Extra copies of chromosomes can be good or bad

By Samantha Black, PhD, ScienceBoard editor in chief

February 25, 2020 -- Researchers are developing human cell lines to explore how extra copies of chromosomes can enhance the metastasis and invasiveness of cancer cells. They explained their methodology in a study published in Developmental Cell on February 24.

Cancer cells are notorious for genetic disarray, with nearly all malignant tumors displaying aneuploidy. Aneuploidy is the imbalance that occurs when cells are have either missing or extra copies of single chromosomes; it can alter the dosage of hundreds or thousands of genes and their expression. As cancer progresses, so does aneuploidy.

High levels of aneuploidy are associated with aggressive cancers and poor prognosis for patients. However, the role that aneuploidy plays in malignancy remains poorly understood. In some cases, aneuploidy inhibits cell proliferation and suppresses tumorigenesis, while in other cases it can increase the dosage of growth-promoting oncogenes that lead to tumor growth.

A research team at Cold Spring Harbor Laboratory developed an approach in which the chromosome copy number can be altered in an otherwise-identical background, allowing researchers to isolate and study the effects of aneuploidy without secondary alterations. The modified cell lines revealed that single-chromosome gains can have multifaceted effects on the metastatic ability of cancer cells.

This series of images shows the process of cell division and indicates errors that lead to an imbalance in chromosome number
Time series shows the process of cell division, with arrows pointing to errors that lead to an imbalance in chromosome number. Research now shows that in cancer cells, chromosomal imbalance can either promote or inhibit metastasis. Image courtesy of the Sheltzer Lab and Cold Spring Harbor Laboratory, 2020.

In the study, 12 out of the 13 different trisomies (three sets of a chromosome) inhibited or had a minor effect in assays that simulate invasiveness and cell motility of cancer cells. HCT116 colon cancer with an extra copy of chromosome 5 was unique in that it displayed a clear increase in metastatic capacity. The specific amplification of chromosome 5 was found to silence epithelial cell-adhesion genes. As a result, cancer cells promote migration out of the primary tumor site and into circulation.

"Since highly aggressive cancers tend to be aneuploid, we expected that all or most aneuploidies would contribute to metastatic behavior," said senior author Jason Sheltzer, PhD, from Cold Spring Harbor Laboratory investigator in a statement. "But it is actually a more complicated relationship. We found that different chromosomes can have all sorts of different impacts."

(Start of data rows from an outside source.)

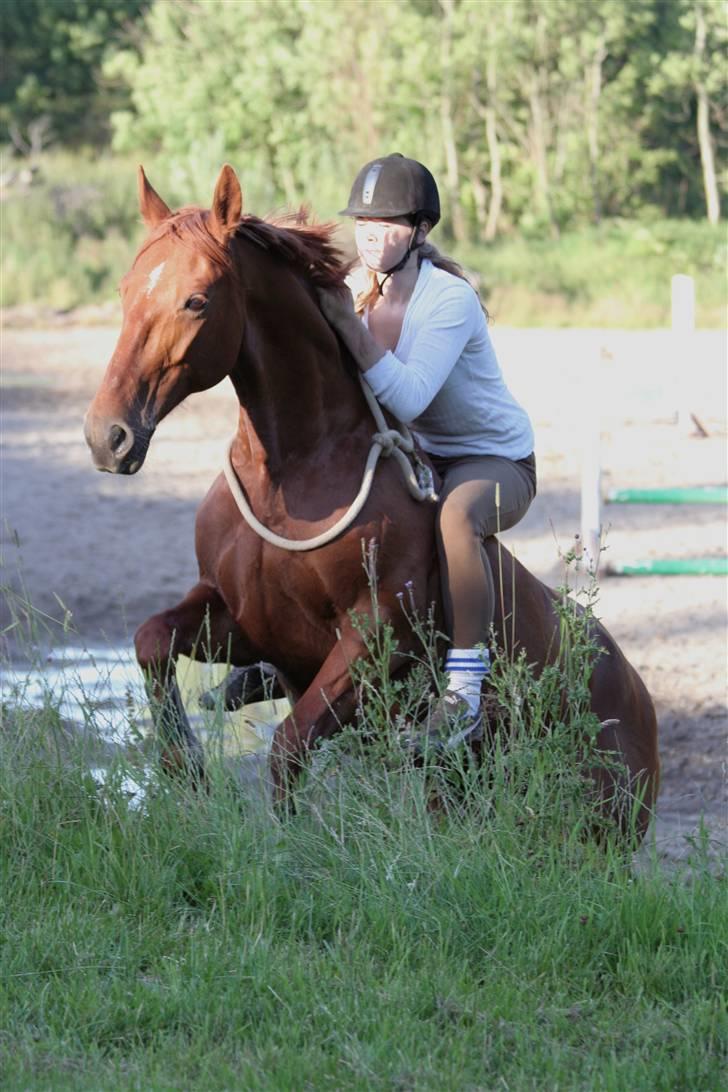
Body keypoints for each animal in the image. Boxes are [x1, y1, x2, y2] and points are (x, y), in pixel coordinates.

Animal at [85, 165, 659, 838]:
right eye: (126, 291)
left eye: (197, 299)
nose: (108, 436)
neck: (291, 474)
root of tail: (639, 701)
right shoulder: (245, 621)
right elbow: (151, 639)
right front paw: (186, 767)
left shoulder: (372, 640)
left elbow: (289, 745)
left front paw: (290, 843)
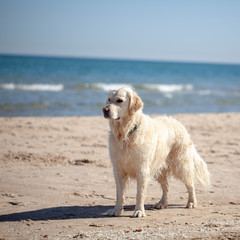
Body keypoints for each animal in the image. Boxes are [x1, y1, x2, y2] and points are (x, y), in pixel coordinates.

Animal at [101, 86, 210, 218]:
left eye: (120, 100)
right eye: (109, 99)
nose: (105, 109)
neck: (126, 133)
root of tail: (178, 123)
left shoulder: (142, 169)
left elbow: (140, 193)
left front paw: (139, 211)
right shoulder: (118, 170)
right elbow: (119, 193)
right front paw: (116, 210)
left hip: (181, 166)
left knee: (190, 184)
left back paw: (191, 202)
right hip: (159, 169)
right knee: (166, 187)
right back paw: (162, 203)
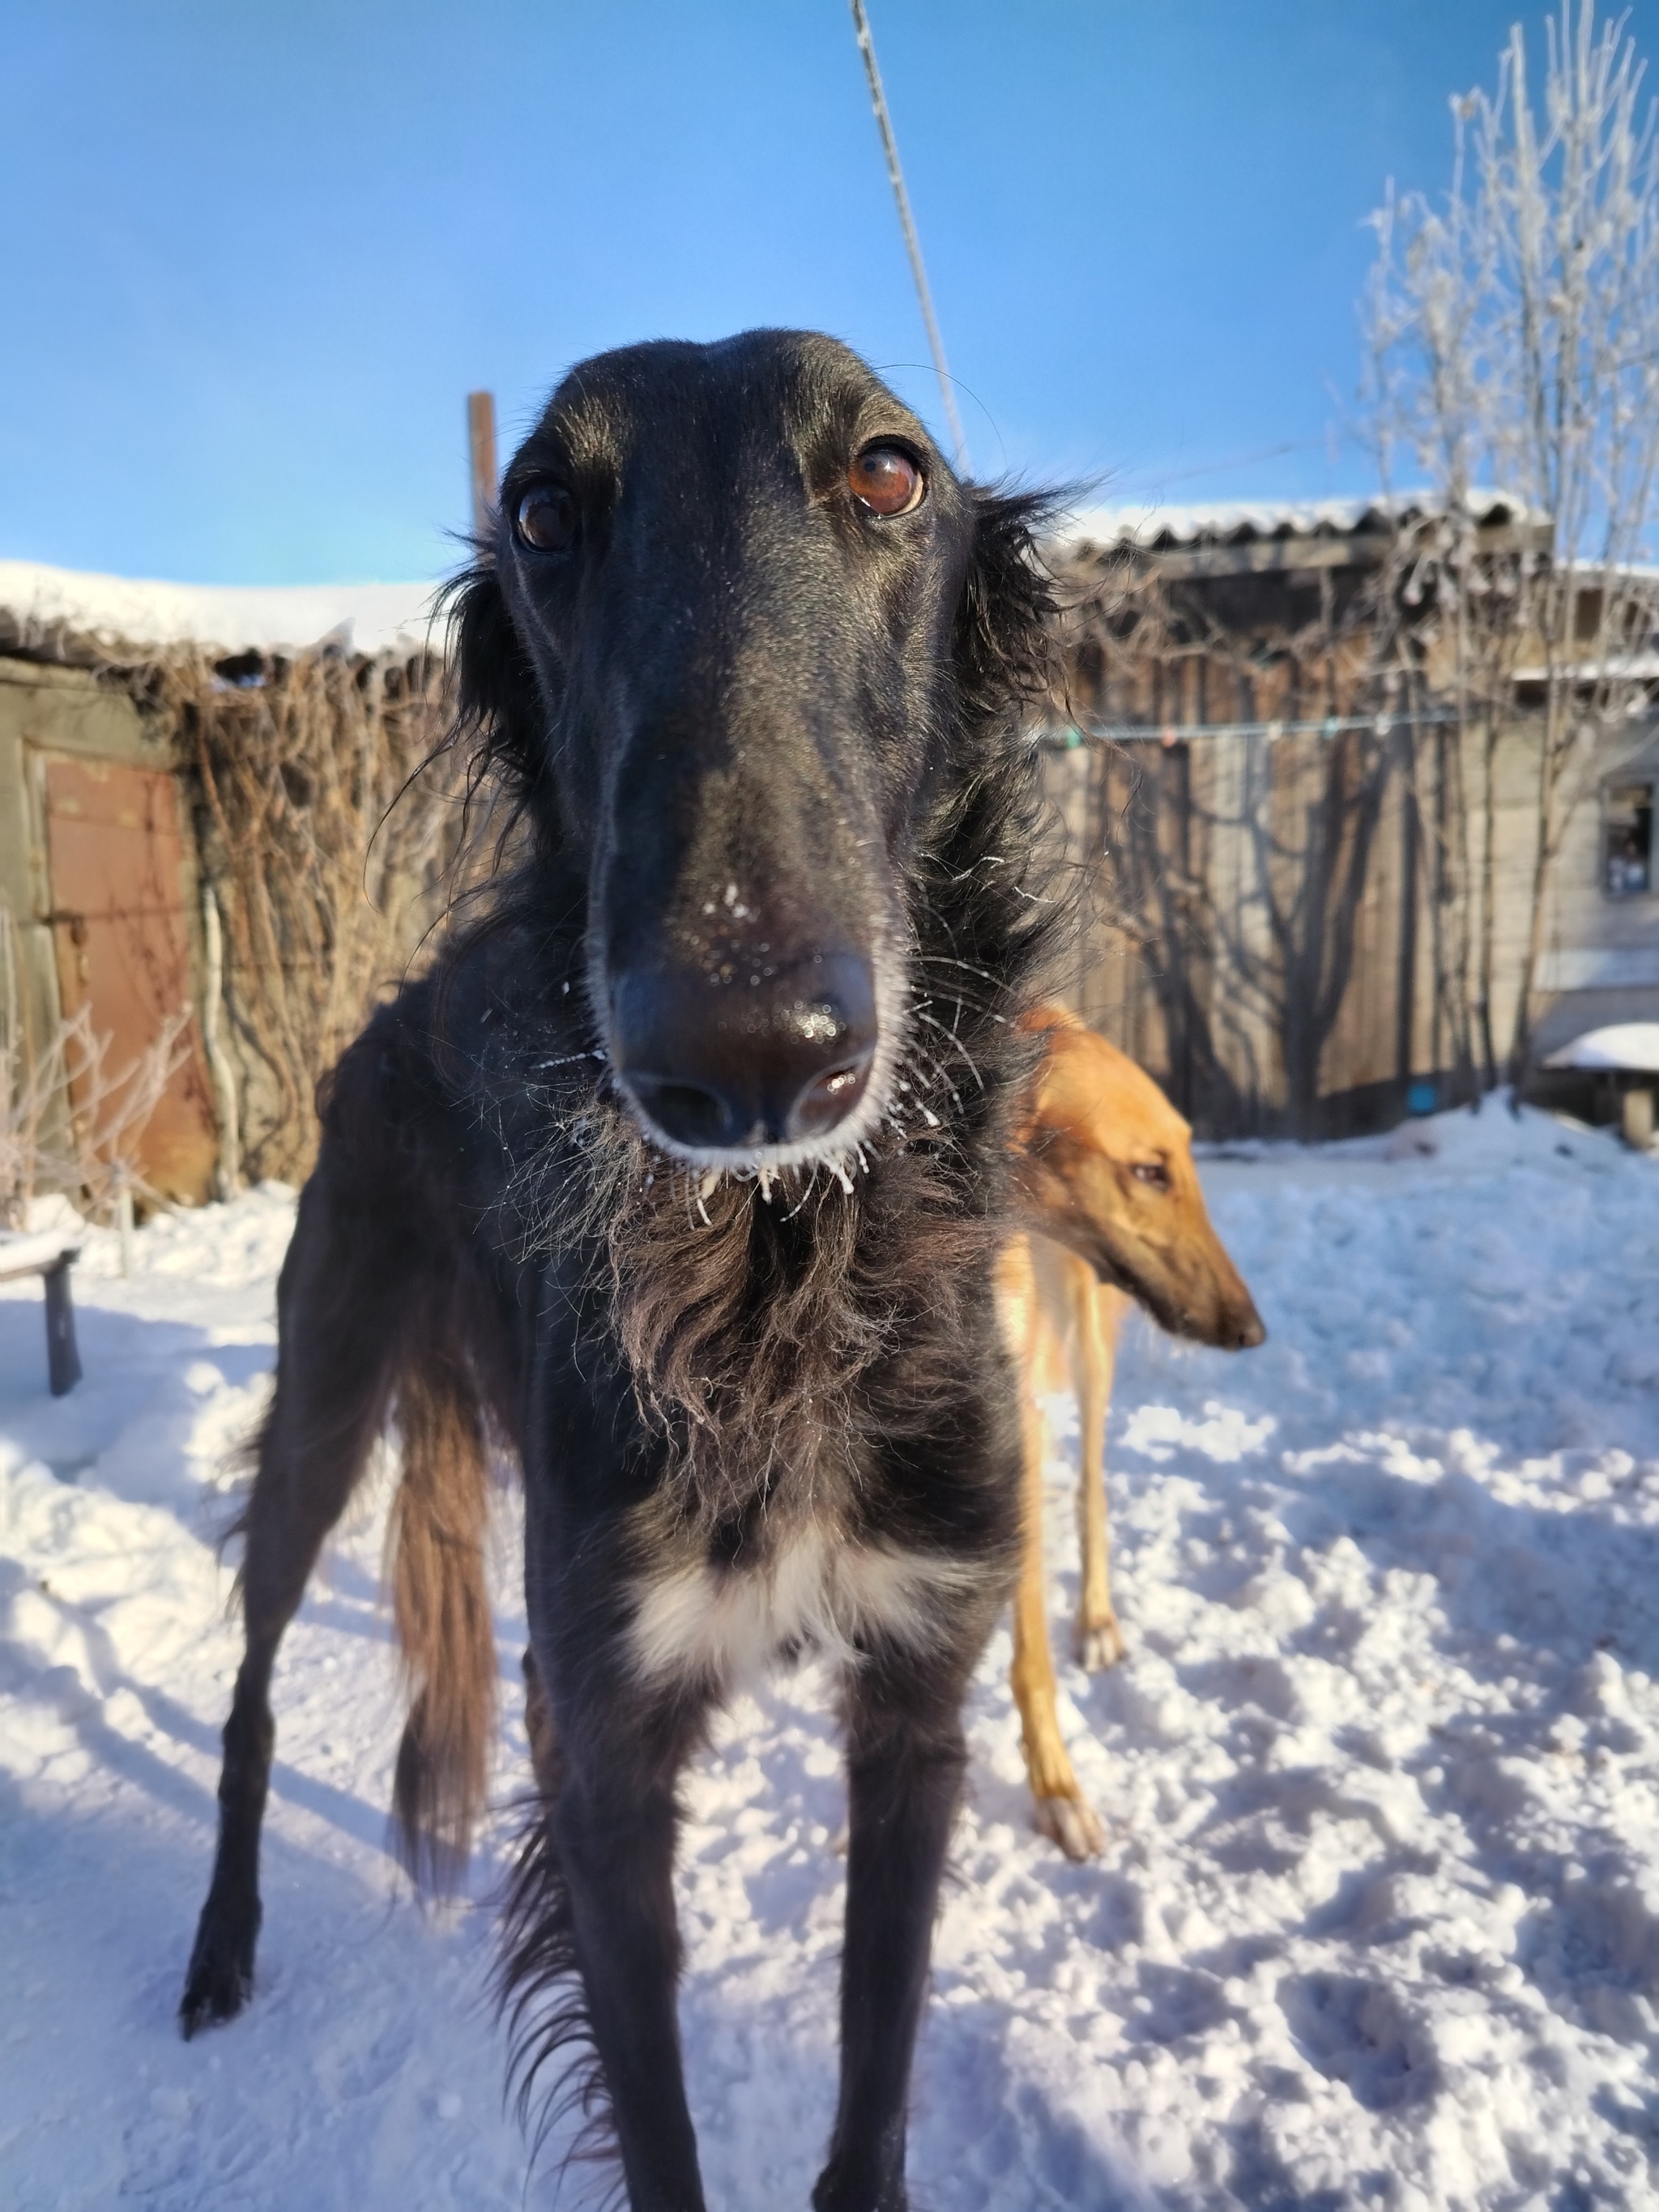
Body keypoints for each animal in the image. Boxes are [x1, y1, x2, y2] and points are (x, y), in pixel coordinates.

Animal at [181, 327, 1066, 2212]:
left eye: (890, 471)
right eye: (539, 509)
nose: (747, 1056)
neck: (778, 1277)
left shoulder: (918, 1699)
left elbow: (869, 2105)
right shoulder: (604, 1740)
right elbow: (656, 2126)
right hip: (325, 1398)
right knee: (251, 1686)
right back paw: (218, 1945)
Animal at [1000, 1012, 1273, 1858]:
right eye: (1149, 1171)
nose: (1251, 1331)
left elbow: (1030, 1660)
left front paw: (1056, 1791)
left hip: (1083, 1339)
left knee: (1089, 1485)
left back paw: (1096, 1621)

Moreover, the team found that aneuploidy can be a reversible process (gaining and losing chromosomes through chromosome instability) that can contribute to tumor plasticity and allow cancer cells to switch between different phenotypic states.

In tests in which metastasis was inhibited, the researchers suggest that changes in trisomic cell lines induced proteome deregulation that interfered with the processes necessary to achieve metastasis.

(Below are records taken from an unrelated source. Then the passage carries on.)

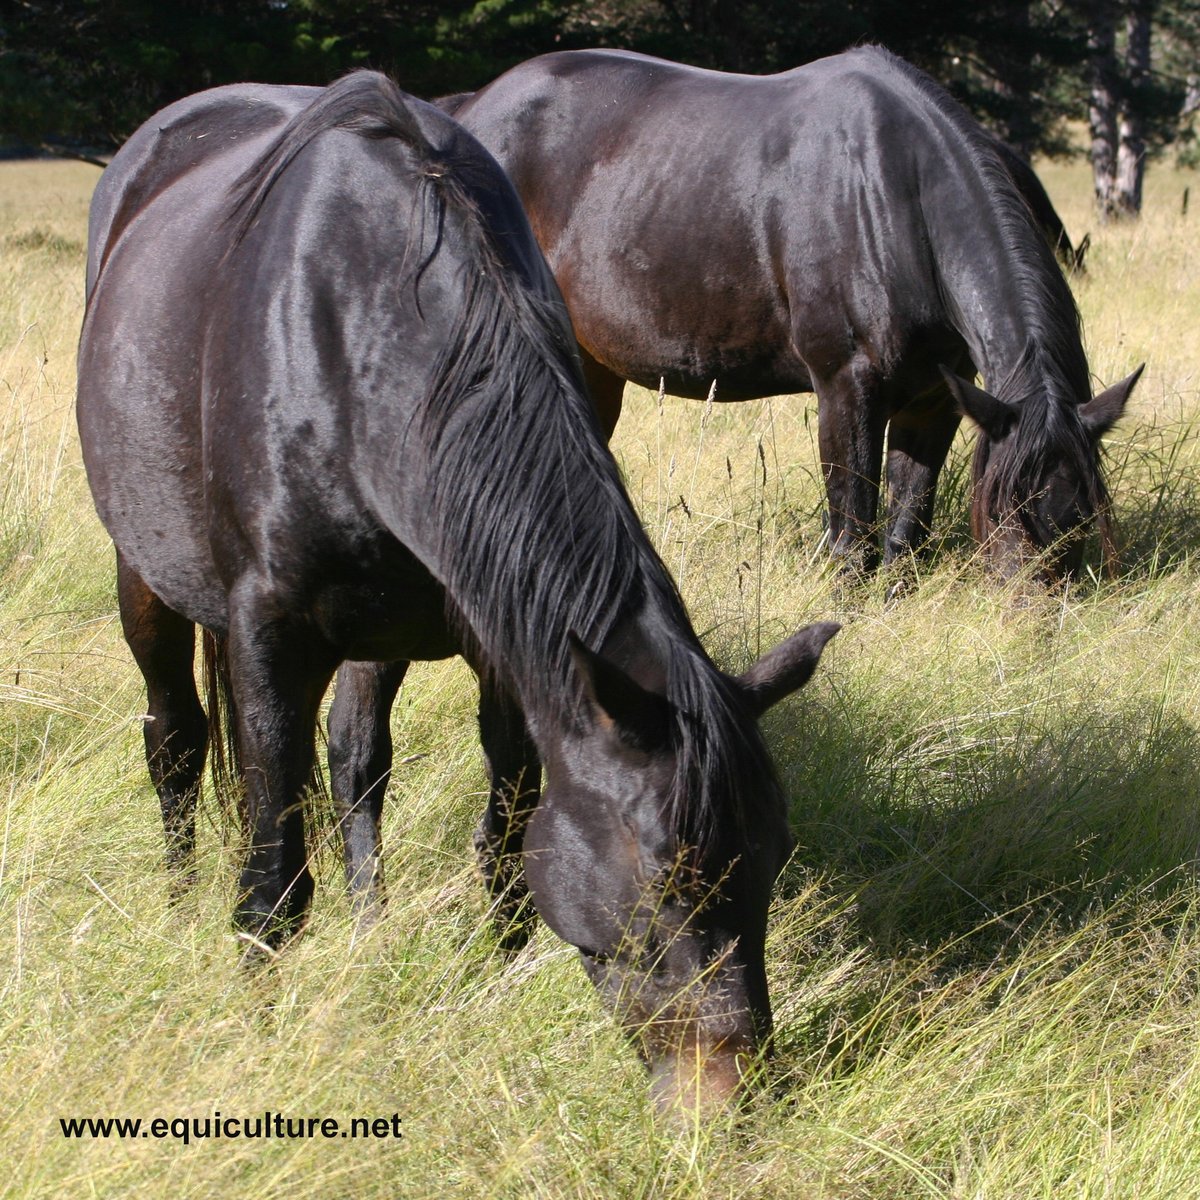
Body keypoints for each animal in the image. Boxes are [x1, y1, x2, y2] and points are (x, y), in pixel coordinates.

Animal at [77, 71, 839, 1112]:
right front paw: (256, 1029)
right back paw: (179, 897)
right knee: (175, 741)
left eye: (767, 869)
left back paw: (370, 929)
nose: (724, 1100)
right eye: (660, 889)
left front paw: (493, 982)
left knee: (356, 763)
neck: (360, 333)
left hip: (380, 635)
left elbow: (504, 843)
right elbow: (273, 880)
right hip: (145, 580)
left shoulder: (501, 645)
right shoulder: (268, 634)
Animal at [448, 46, 1142, 580]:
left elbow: (906, 528)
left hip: (592, 363)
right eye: (1002, 510)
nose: (1036, 613)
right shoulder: (845, 387)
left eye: (1080, 517)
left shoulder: (936, 399)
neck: (891, 195)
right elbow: (851, 533)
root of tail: (469, 107)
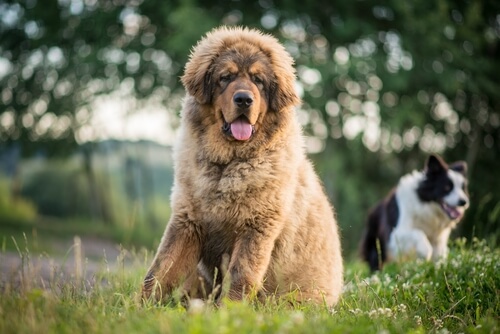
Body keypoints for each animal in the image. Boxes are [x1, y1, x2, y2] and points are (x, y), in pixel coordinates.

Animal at [142, 26, 344, 306]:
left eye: (258, 80)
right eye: (225, 78)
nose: (244, 99)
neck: (227, 164)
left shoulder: (256, 228)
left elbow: (240, 275)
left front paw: (228, 310)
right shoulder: (187, 222)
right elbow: (159, 270)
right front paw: (138, 307)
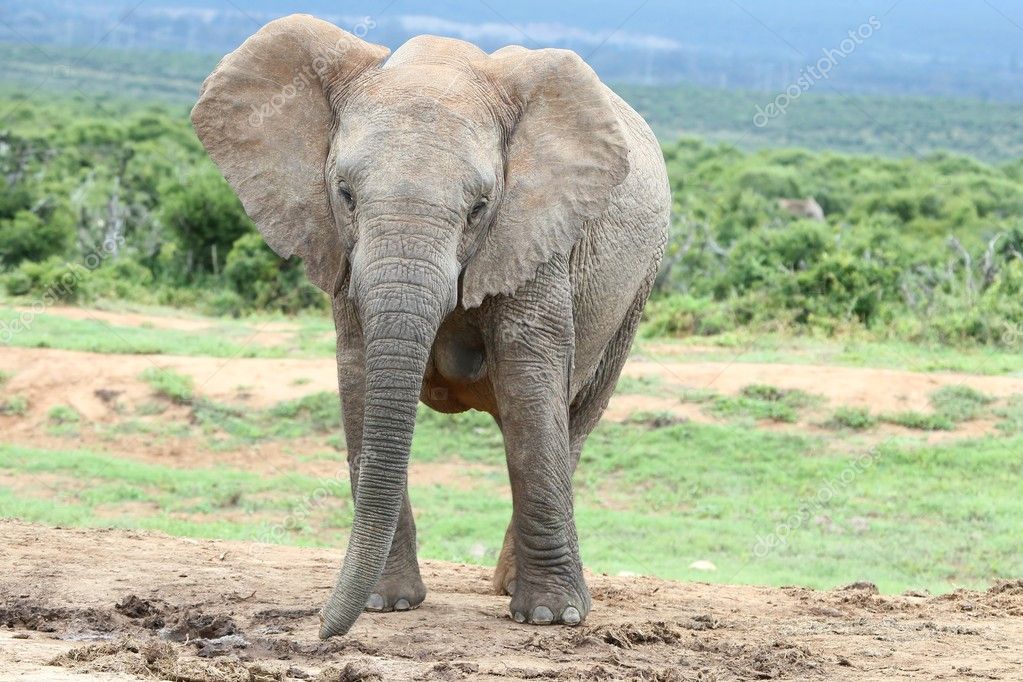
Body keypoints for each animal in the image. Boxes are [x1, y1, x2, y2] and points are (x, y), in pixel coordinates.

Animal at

Analysis of clinical data revealed that aneuploidy-associated patient mortality exhibits distinct clinical associations in different cancer types. For instance, chromosome 10 losses are associated with poor survival in gliomas and kidney cancers, but chromosome 10 gains are associated with poor survival in leukemia and hepatocellular carcinoma.

In the future, the researchers plan to use their new aneuploid cell lines to screen for potential drugs and genetic changes that eliminate cancer cells by targeting these abnormalities.